____ SOURCE MATERIAL

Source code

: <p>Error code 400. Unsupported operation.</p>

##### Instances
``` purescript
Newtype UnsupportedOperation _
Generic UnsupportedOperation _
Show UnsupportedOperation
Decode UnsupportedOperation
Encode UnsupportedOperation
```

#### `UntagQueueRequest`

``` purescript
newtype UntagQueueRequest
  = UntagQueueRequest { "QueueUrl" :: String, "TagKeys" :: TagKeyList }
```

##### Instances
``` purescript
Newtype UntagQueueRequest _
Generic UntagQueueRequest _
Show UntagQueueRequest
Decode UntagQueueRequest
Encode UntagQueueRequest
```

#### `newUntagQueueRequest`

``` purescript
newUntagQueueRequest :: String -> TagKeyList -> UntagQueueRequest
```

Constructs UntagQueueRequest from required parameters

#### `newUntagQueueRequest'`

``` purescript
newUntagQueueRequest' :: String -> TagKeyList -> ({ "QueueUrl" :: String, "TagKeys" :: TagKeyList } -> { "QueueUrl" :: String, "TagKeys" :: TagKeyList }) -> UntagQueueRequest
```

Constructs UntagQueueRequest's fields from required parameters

________

→ **EXERCISE DIRECTIONS**
Once more, write out the records exactly as they are.

→ **YOUR RESPONSE**
Source code

: <p>Error code 400. Unsupported operation.</p>

##### Instances
``` purescript
Newtype UnsupportedOperation _
Generic UnsupportedOperation _
Show UnsupportedOperation
Decode UnsupportedOperation
Encode UnsupportedOperation
```

#### `UntagQueueRequest`

``` purescript
newtype UntagQueueRequest
  = UntagQueueRequest { "QueueUrl" :: String, "TagKeys" :: TagKeyList }
```

##### Instances
``` purescript
Newtype UntagQueueRequest _
Generic UntagQueueRequest _
Show UntagQueueRequest
Decode UntagQueueRequest
Encode UntagQueueRequest
```

#### `newUntagQueueRequest`

``` purescript
newUntagQueueRequest :: String -> TagKeyList -> UntagQueueRequest
```

Constructs UntagQueueRequest from required parameters

#### `newUntagQueueRequest'`

``` purescript
newUntagQueueRequest' :: String -> TagKeyList -> ({ "QueueUrl" :: String, "TagKeys" :: TagKeyList } -> { "QueueUrl" :: String, "TagKeys" :: TagKeyList }) -> UntagQueueRequest
```

Constructs UntagQueueRequest's fields from required parameters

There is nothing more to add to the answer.